-- start Document section --

8-K

 

 

UNITED STATES

SECURITIES AND EXCHANGE COMMISSION

Washington, D.C. 20549

 

 

FORM 8-K

 

 

CURRENT REPORT

Pursuant to Section 13 OR 15(d)

of The Securities Exchange Act of 1934

Date of Report (Date of earliest event reported) December 4, 2014

 

 

NEOGEN CORPORATION

(Exact name of registrant as specified in its charter)

 

 

 

MICHIGAN   0-17988   38-2367843

(State or other jurisdiction

of incorporation)

 

(Commission

File Number)

 

(IRS Employer

Identification No.)

 

620 Lesher Place Lansing, Michigan   48912
(Address of principal executive offices)   (Zip Code)

Registrant’s telephone number, including area code 517-372-9200

(Former name or former address, if changed since last report.)

 

 

Check the appropriate box below if the Form 8-K filing is intended to simultaneously satisfy the filing obligation of the registrant under any of the following provisions (see General Instruction A.2. below):

 

¨ Written communications pursuant to Rule 425 under the Securities Act (17 CFR 230.425)

 

¨ Soliciting material pursuant to Rule 14a-12 under the Exchange Act (17 CFR 240.14a-12)

 

¨ Pre-commencement communications pursuant to Rule 14d-2(b) under the Exchange Act (17 CFR 240.14d-2(b))

 

¨ Pre-commencement communications pursuant to Rule 13e-4(c) under the Exchange Act (17 CFR 240.13e-4(c))

 

 

 


Item 5.02 Departure of Directors or Certain Officers; Election of Directors; Appointment of Certain Officers; Compensatory Arrangements of Certain Officers.

On December 4, 2014, Neogen Corporation (the “Registrant”) named Richard Calk, Jr. to serve as President and Chief Operating Officer of the Registrant, replacing Stephen K. Snyder, who resigned effective July 31, 2014. The Registrant had previously issued a press release and 8-K in July 2014 announcing Mr. Snyder’s resignation.

-- end Document section --
-- start Record extracts --

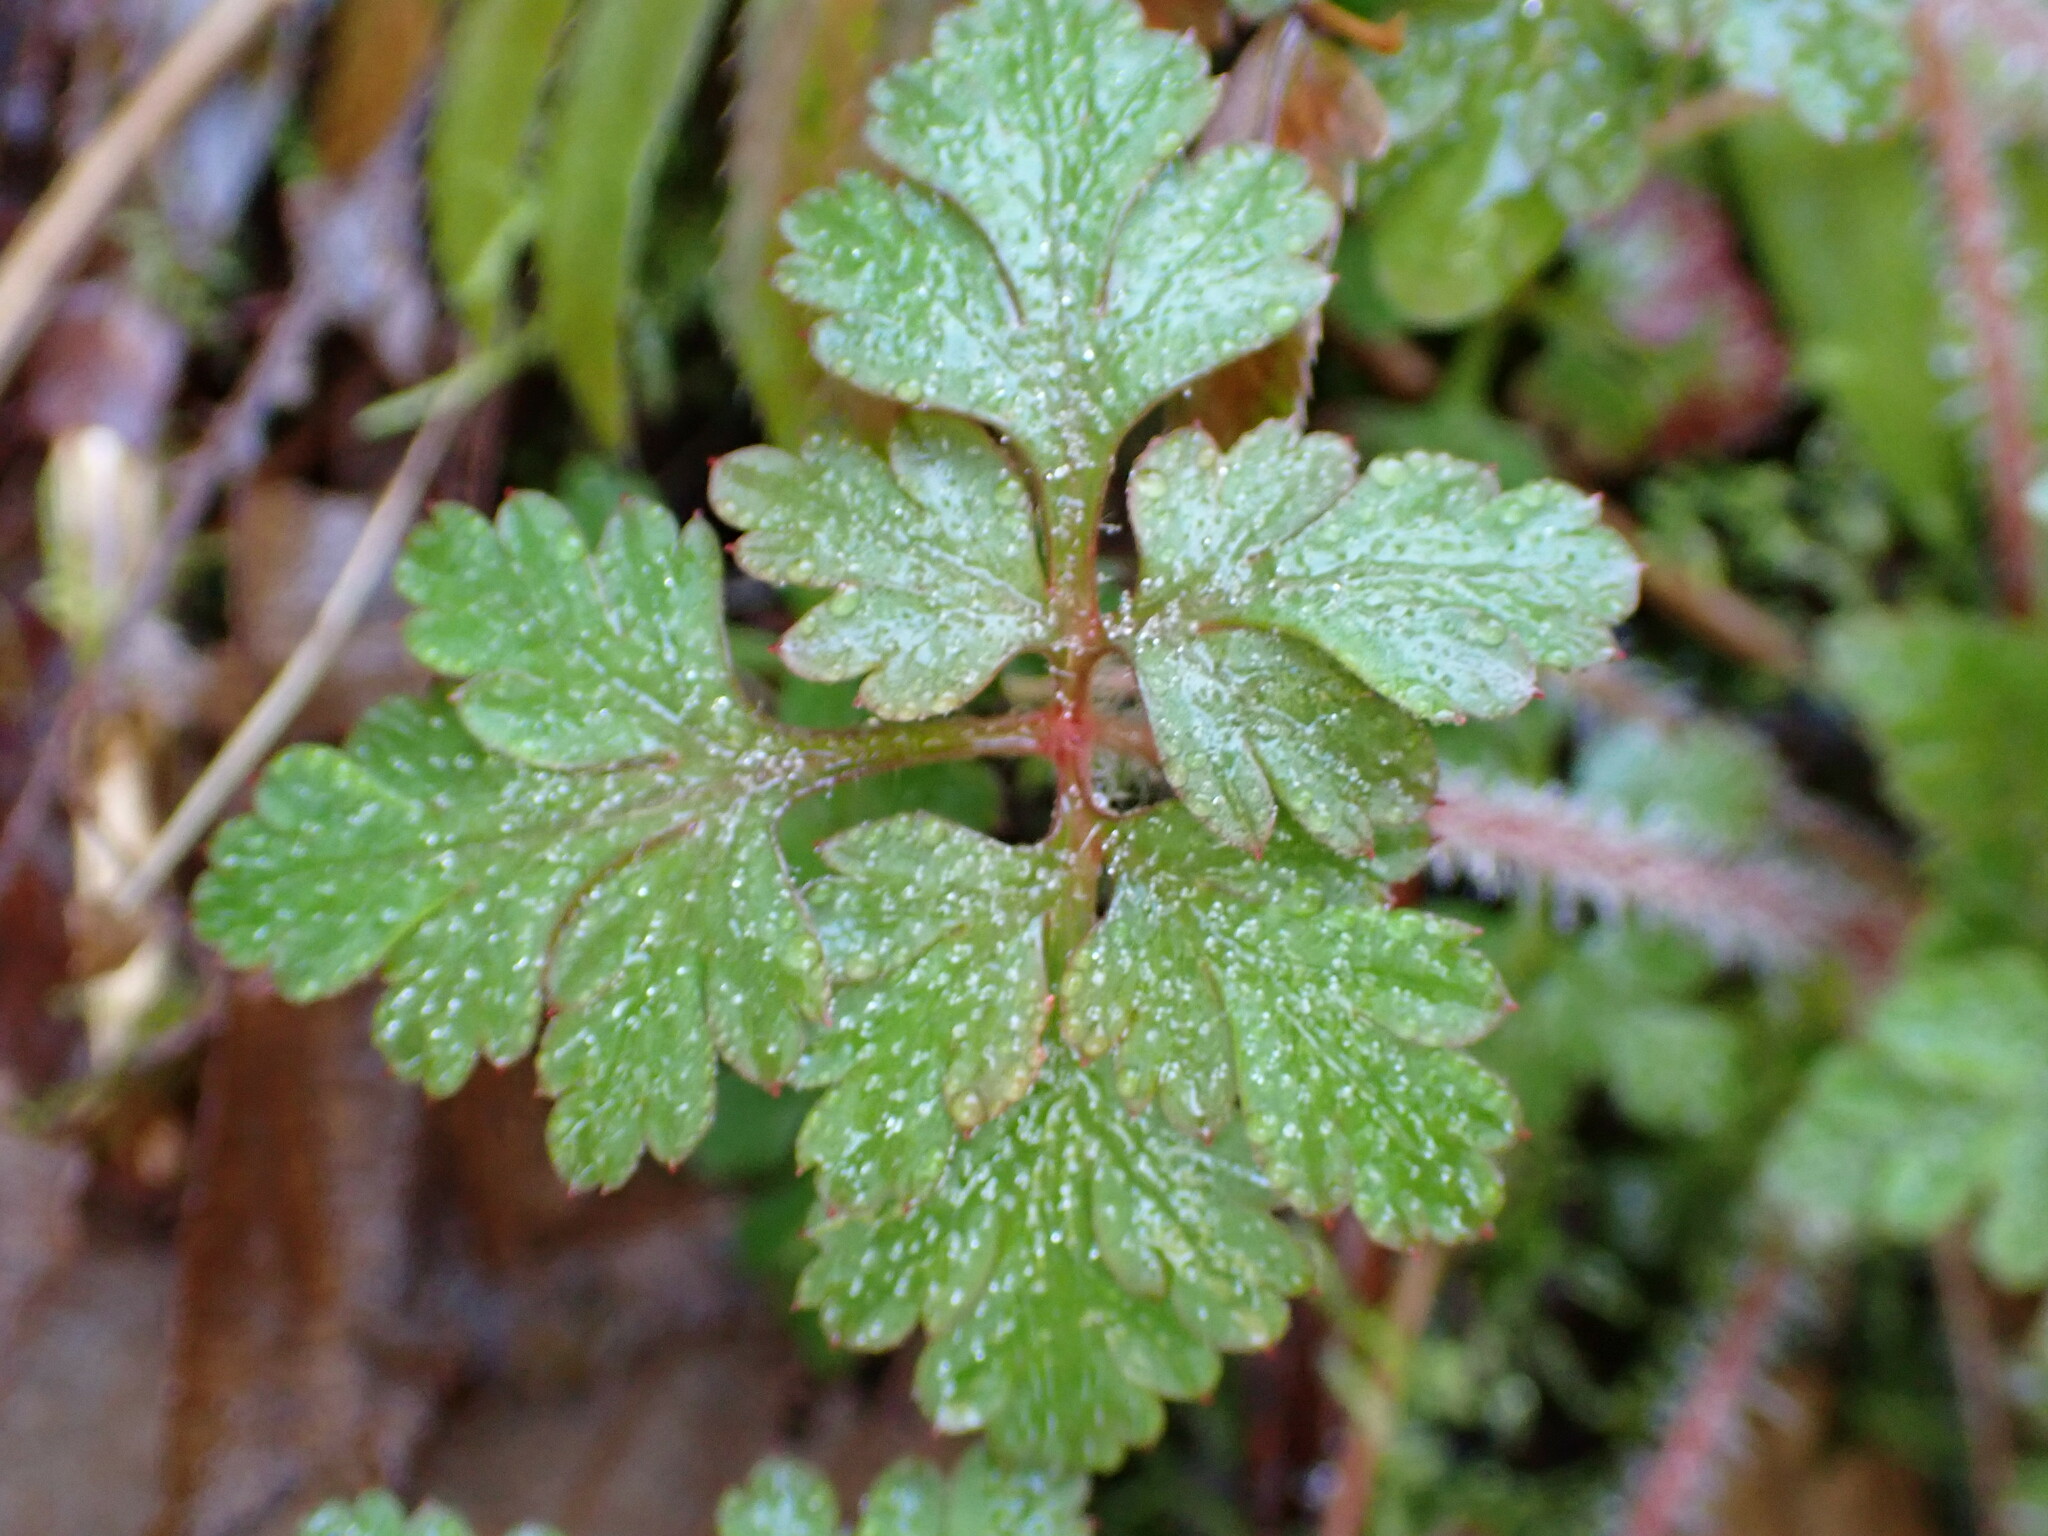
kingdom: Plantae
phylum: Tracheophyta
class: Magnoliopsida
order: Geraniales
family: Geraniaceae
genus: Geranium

-- end Record extracts --
-- start Record extracts --

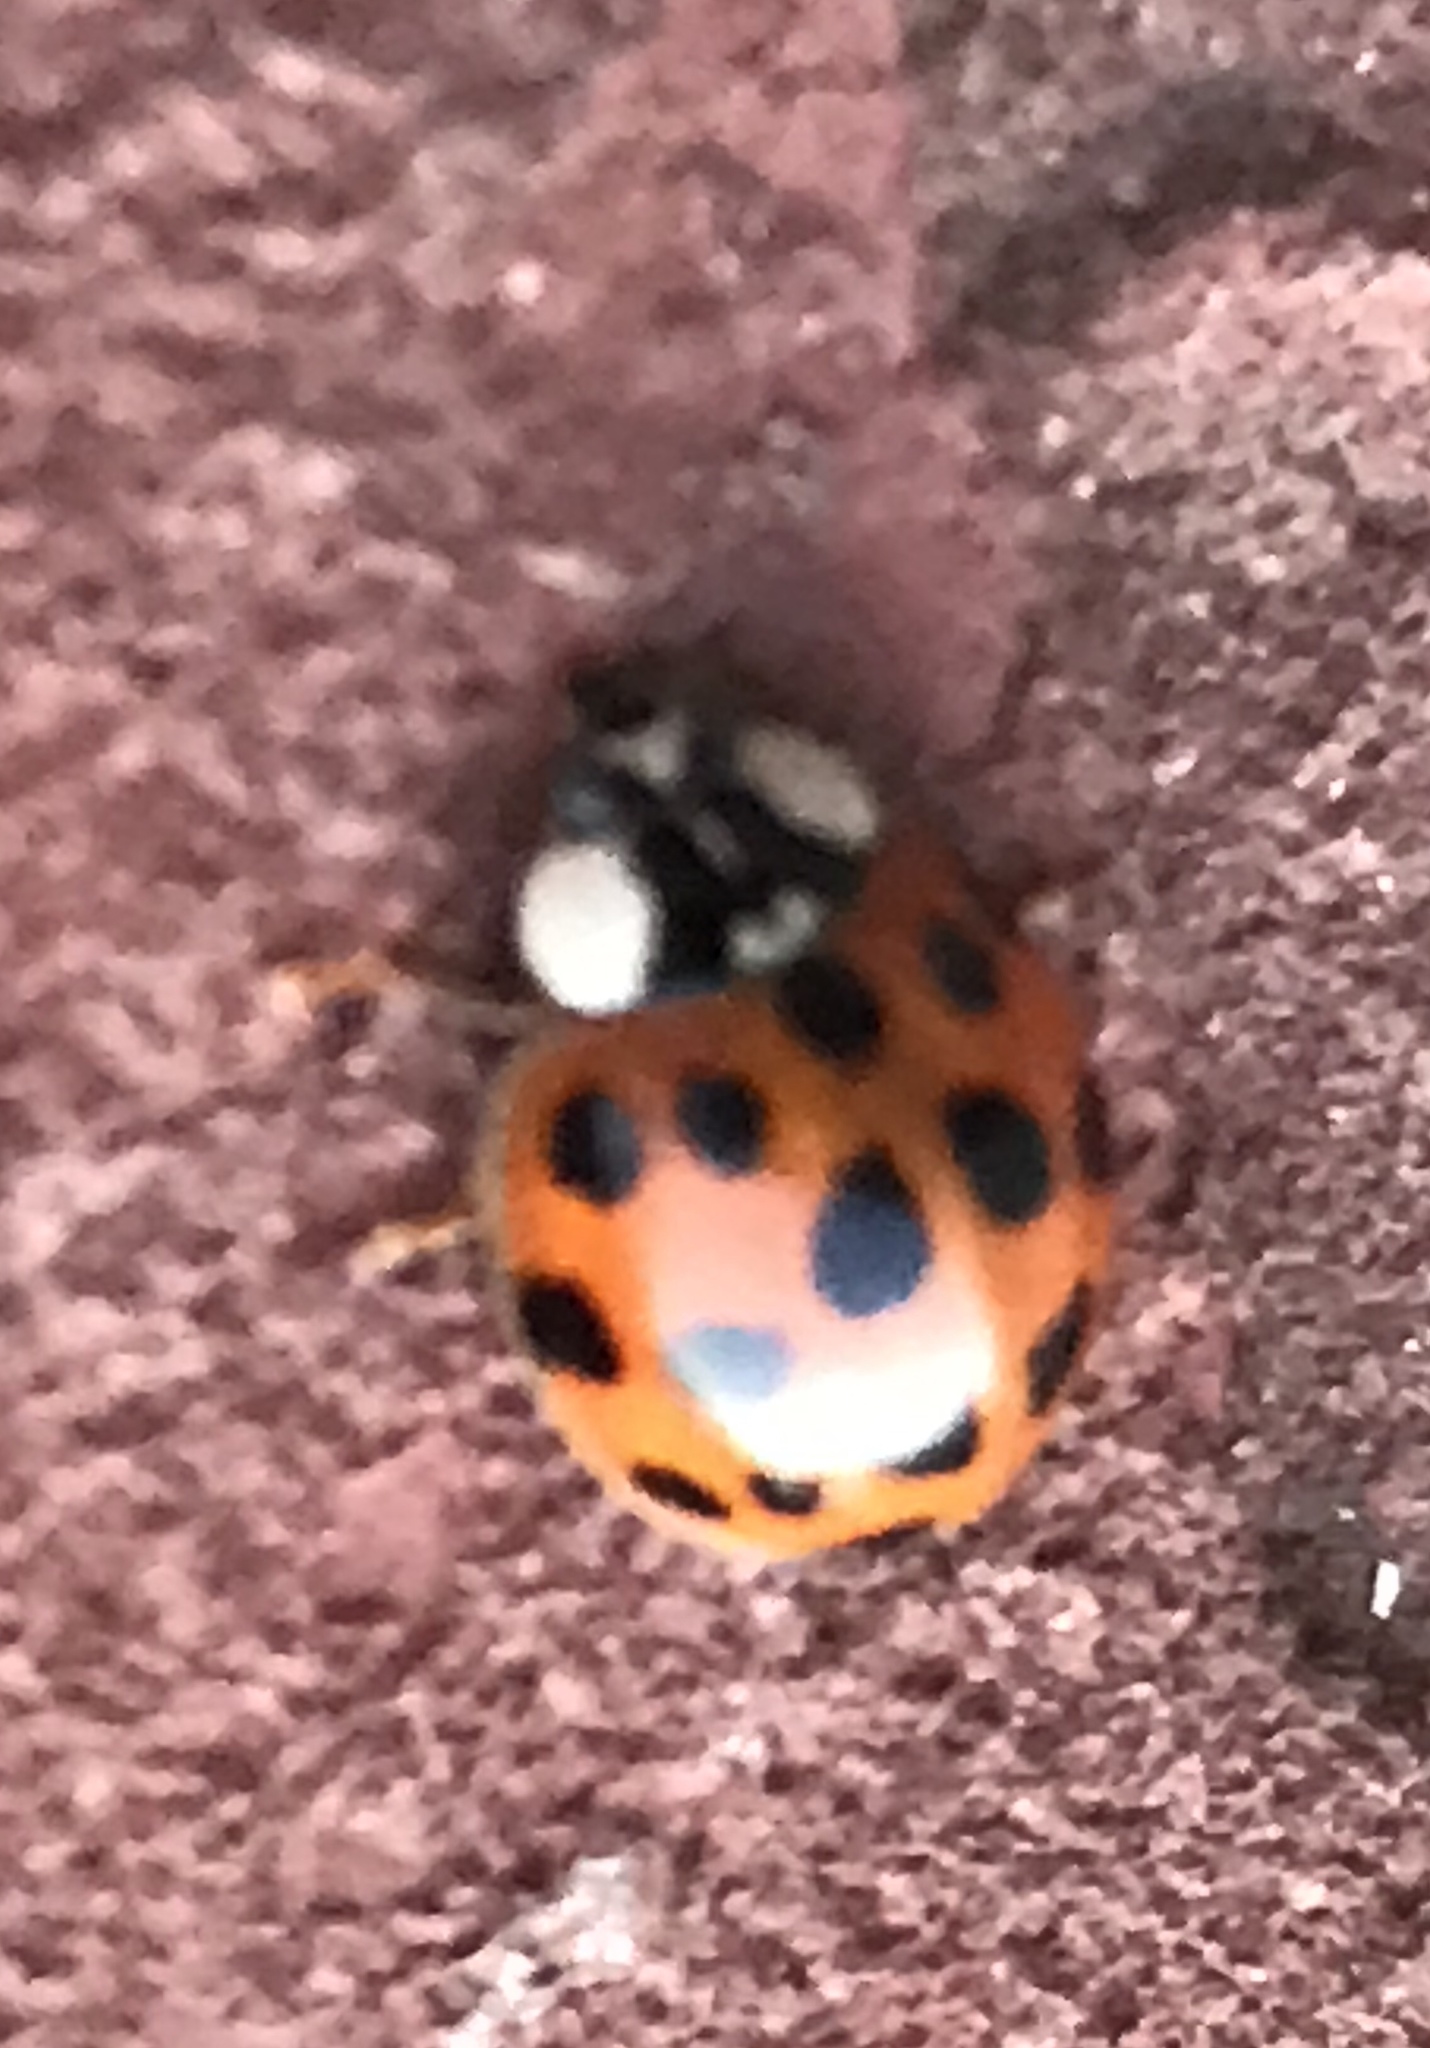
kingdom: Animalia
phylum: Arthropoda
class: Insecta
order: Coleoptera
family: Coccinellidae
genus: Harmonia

-- end Record extracts --

[What to do]:
Do these statements agree with the Form 8-K about Neogen Corporation? For each, answer yes or no and quote the words of the Form 8-K that decide it.
(a) Richard Calk, Jr. was named President and Chief Operating Officer on December 4, 2014.
(b) Stephen K. Snyder's resignation took effect in August 2014.
(c) The principal executive offices are in Lansing, Michigan.

[Problem solution]:
(a) Yes: "On December 4, 2014, Neogen Corporation (the “Registrant”) named Richard Calk, Jr. to serve as President and Chief Operating Officer"
(b) No: "who resigned effective July 31, 2014"
(c) Yes: "620 Lesher Place Lansing, Michigan"